#### [TASK INPUTS]
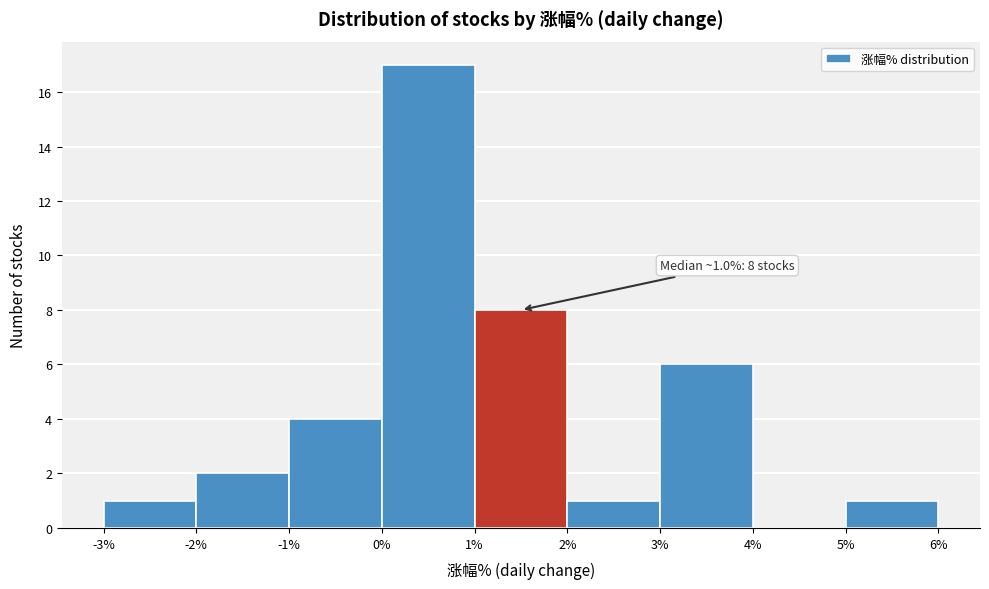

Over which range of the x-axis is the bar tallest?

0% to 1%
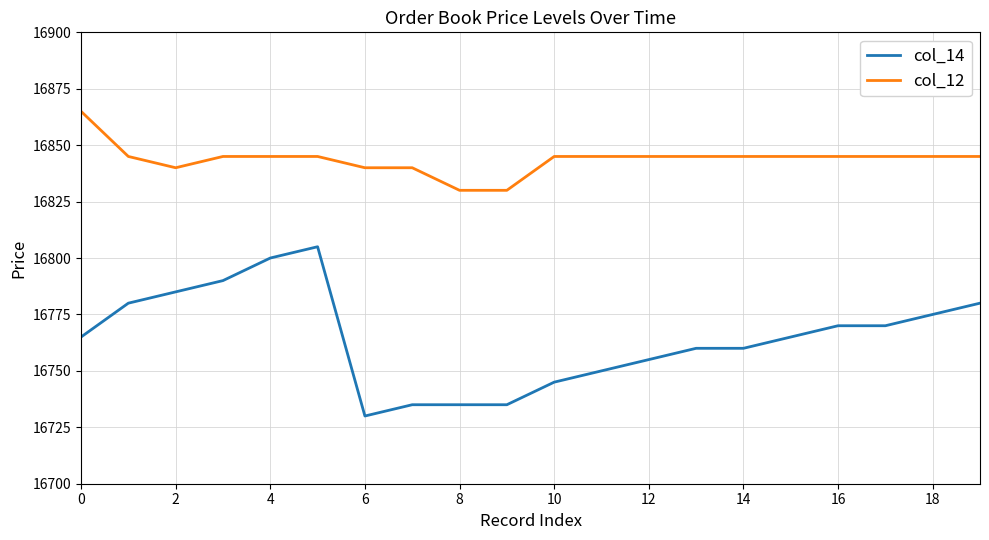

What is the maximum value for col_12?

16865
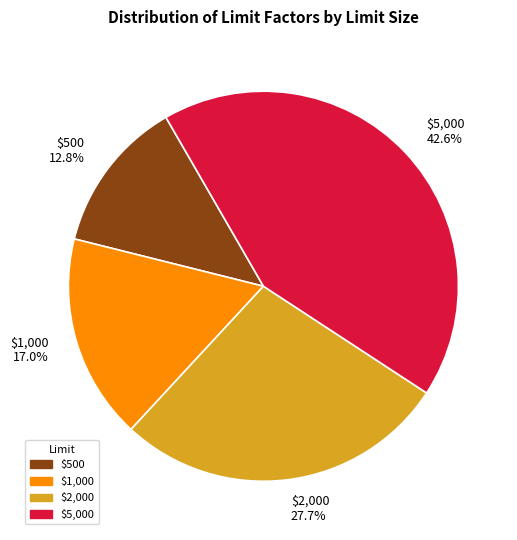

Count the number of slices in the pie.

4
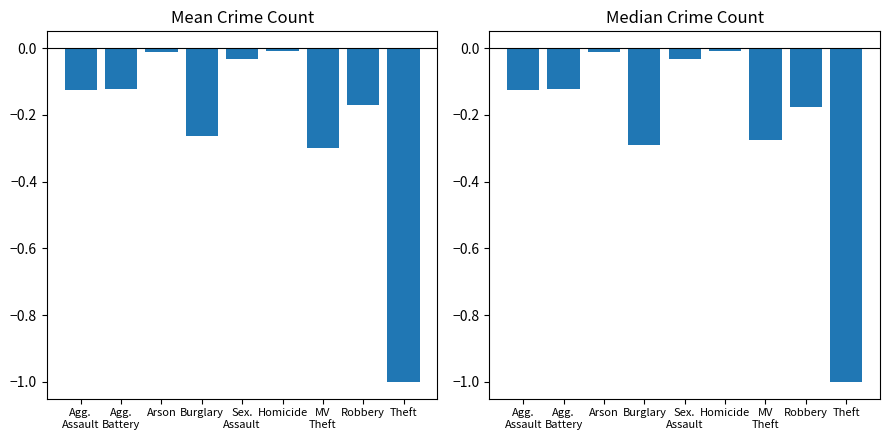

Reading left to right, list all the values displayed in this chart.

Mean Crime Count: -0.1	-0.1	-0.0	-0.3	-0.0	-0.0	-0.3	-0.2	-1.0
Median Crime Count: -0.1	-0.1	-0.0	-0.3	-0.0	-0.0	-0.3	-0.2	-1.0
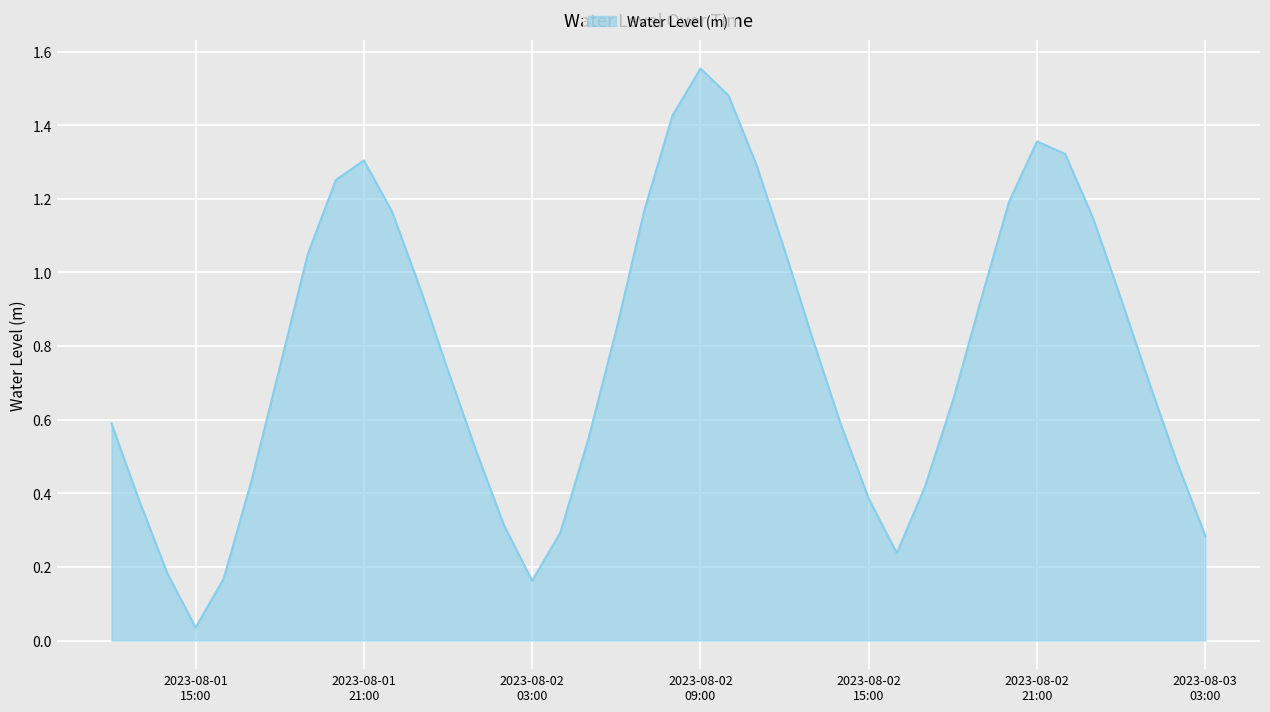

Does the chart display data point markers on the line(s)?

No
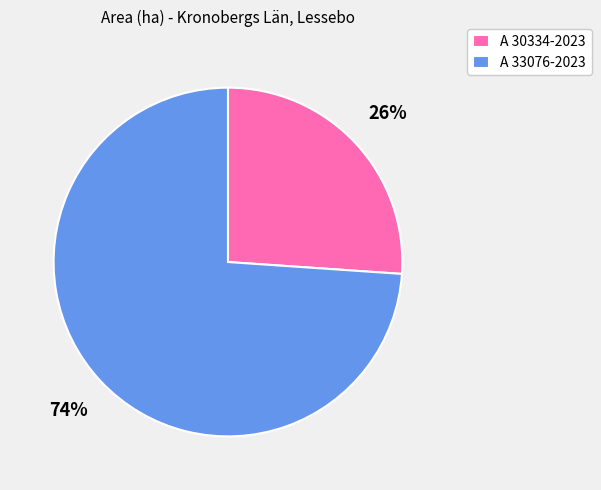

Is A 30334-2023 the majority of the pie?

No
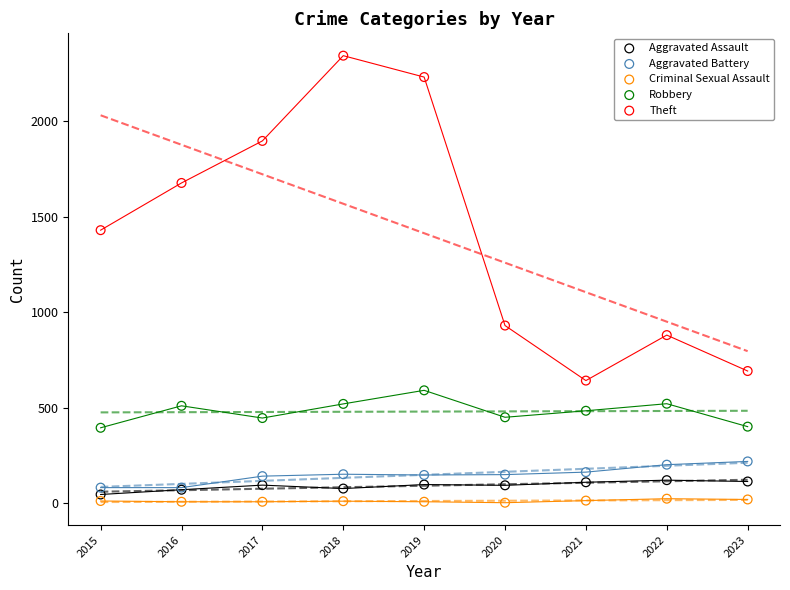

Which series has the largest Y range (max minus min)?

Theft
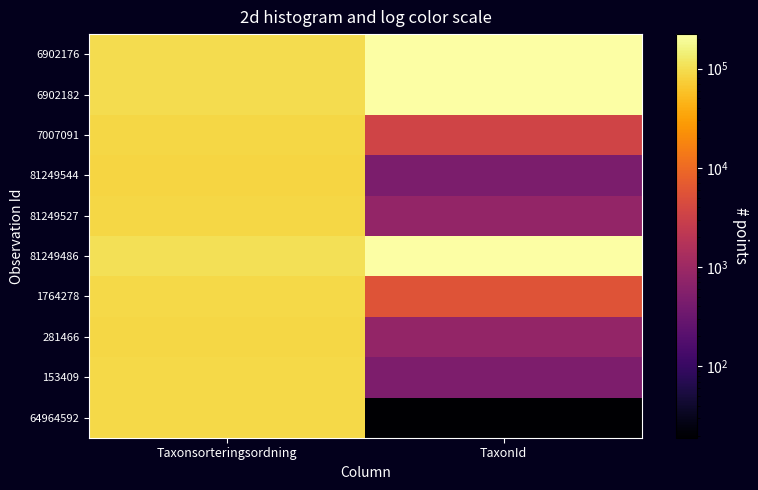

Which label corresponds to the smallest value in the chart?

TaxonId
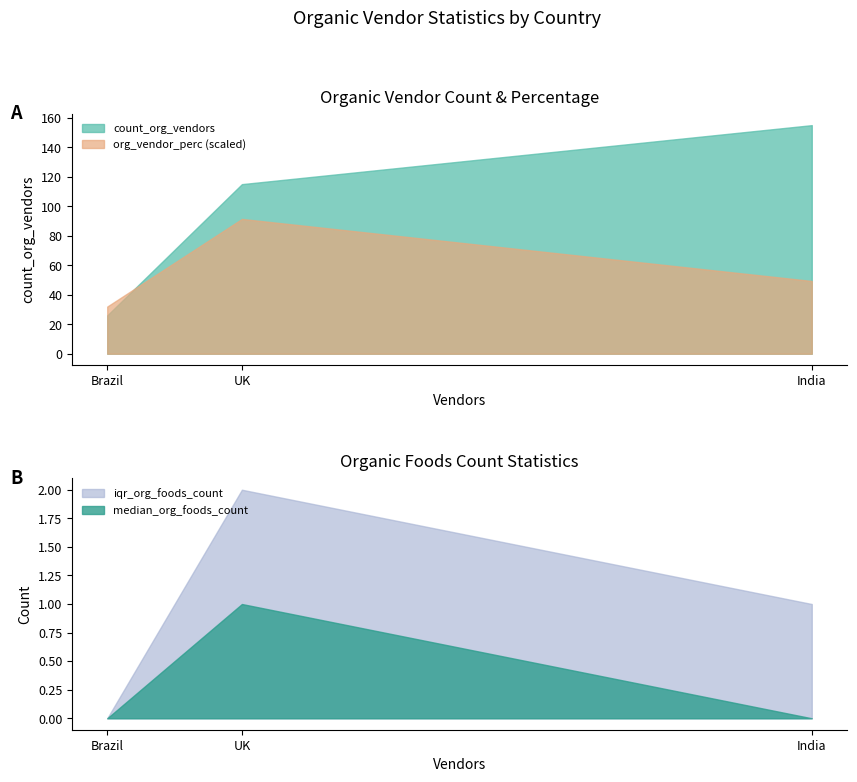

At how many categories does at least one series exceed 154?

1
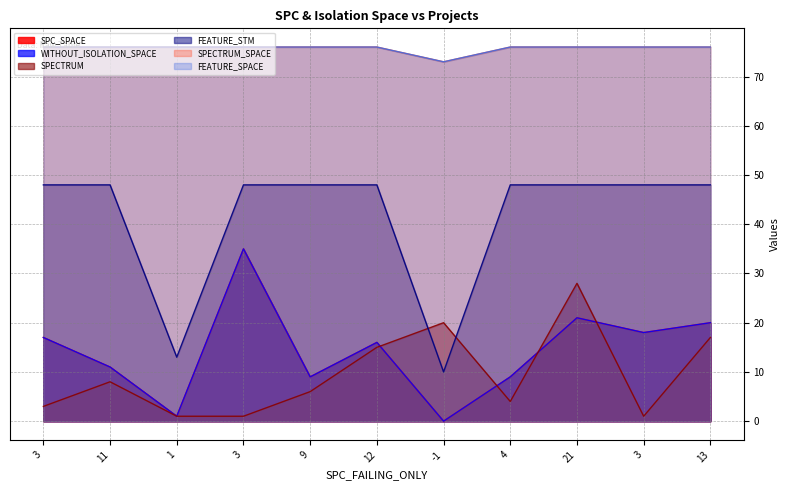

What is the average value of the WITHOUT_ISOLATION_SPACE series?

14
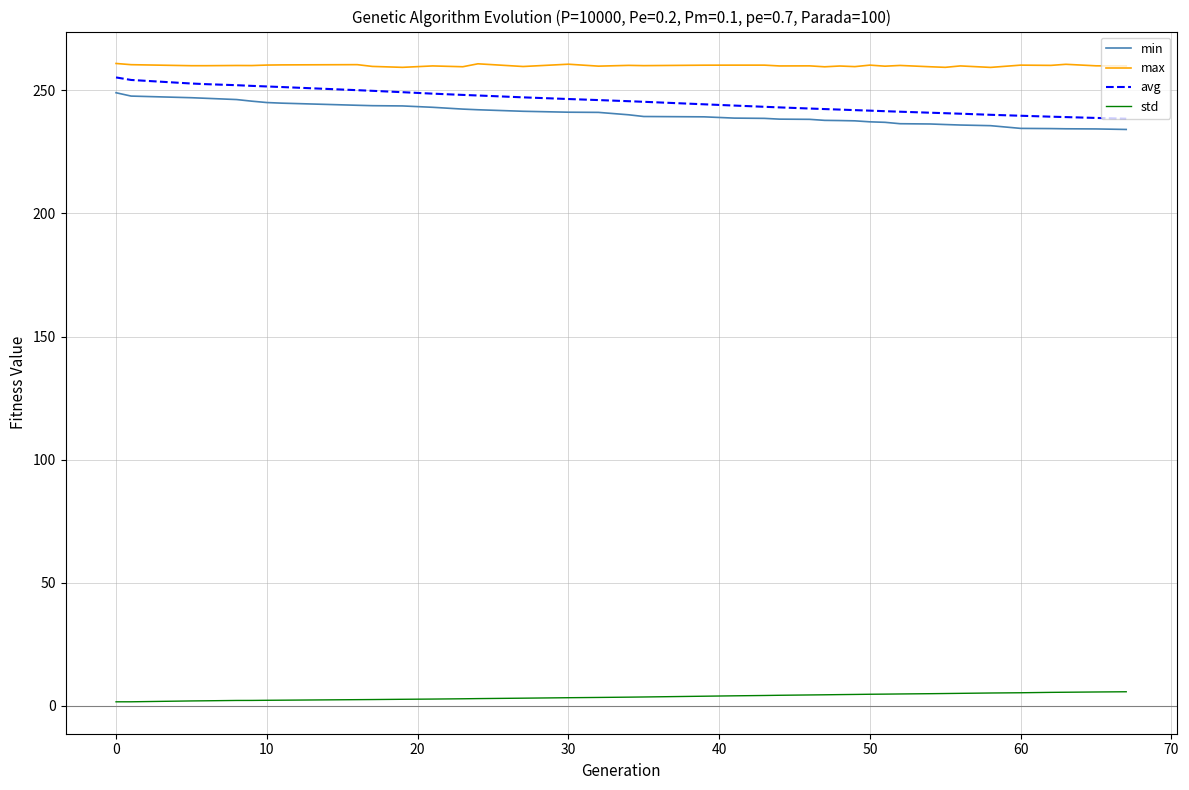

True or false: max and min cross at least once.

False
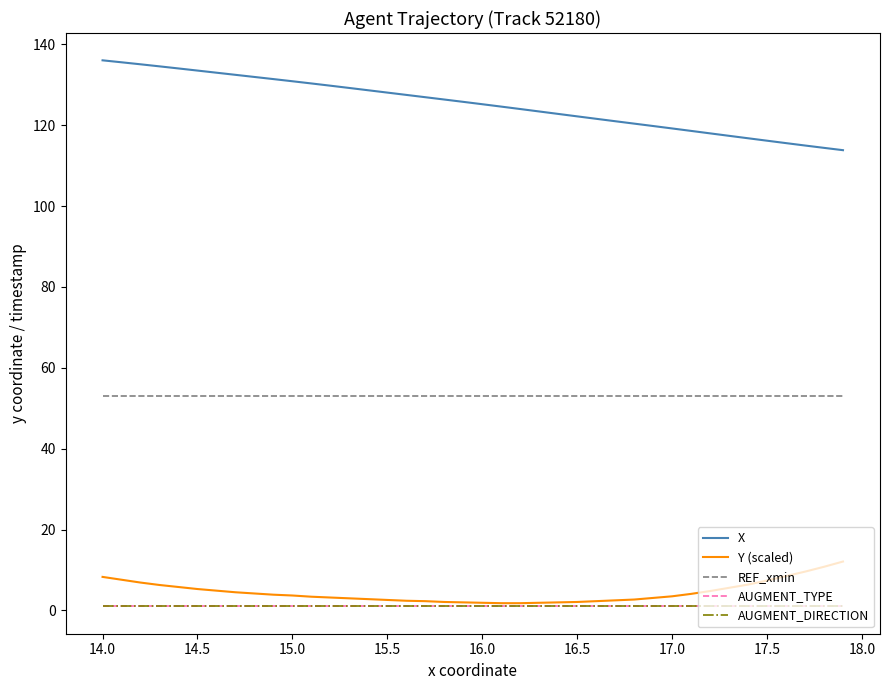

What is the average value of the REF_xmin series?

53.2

#### [REQUIRED ACTION]
Reproduce the whole listing above word for word, leaving out the pictures.

#### [OUTPUT FOR THIS EXERCISE]
Over which range of the x-axis is the bar tallest?

0% to 1%

What is the maximum value for col_12?

16865

Count the number of slices in the pie.

4

Reading left to right, list all the values displayed in this chart.

Mean Crime Count: -0.1	-0.1	-0.0	-0.3	-0.0	-0.0	-0.3	-0.2	-1.0
Median Crime Count: -0.1	-0.1	-0.0	-0.3	-0.0	-0.0	-0.3	-0.2	-1.0

Does the chart display data point markers on the line(s)?

No

Is A 30334-2023 the majority of the pie?

No

Which series has the largest Y range (max minus min)?

Theft

Which label corresponds to the smallest value in the chart?

TaxonId

At how many categories does at least one series exceed 154?

1

What is the average value of the WITHOUT_ISOLATION_SPACE series?

14

True or false: max and min cross at least once.

False

What is the average value of the REF_xmin series?

53.2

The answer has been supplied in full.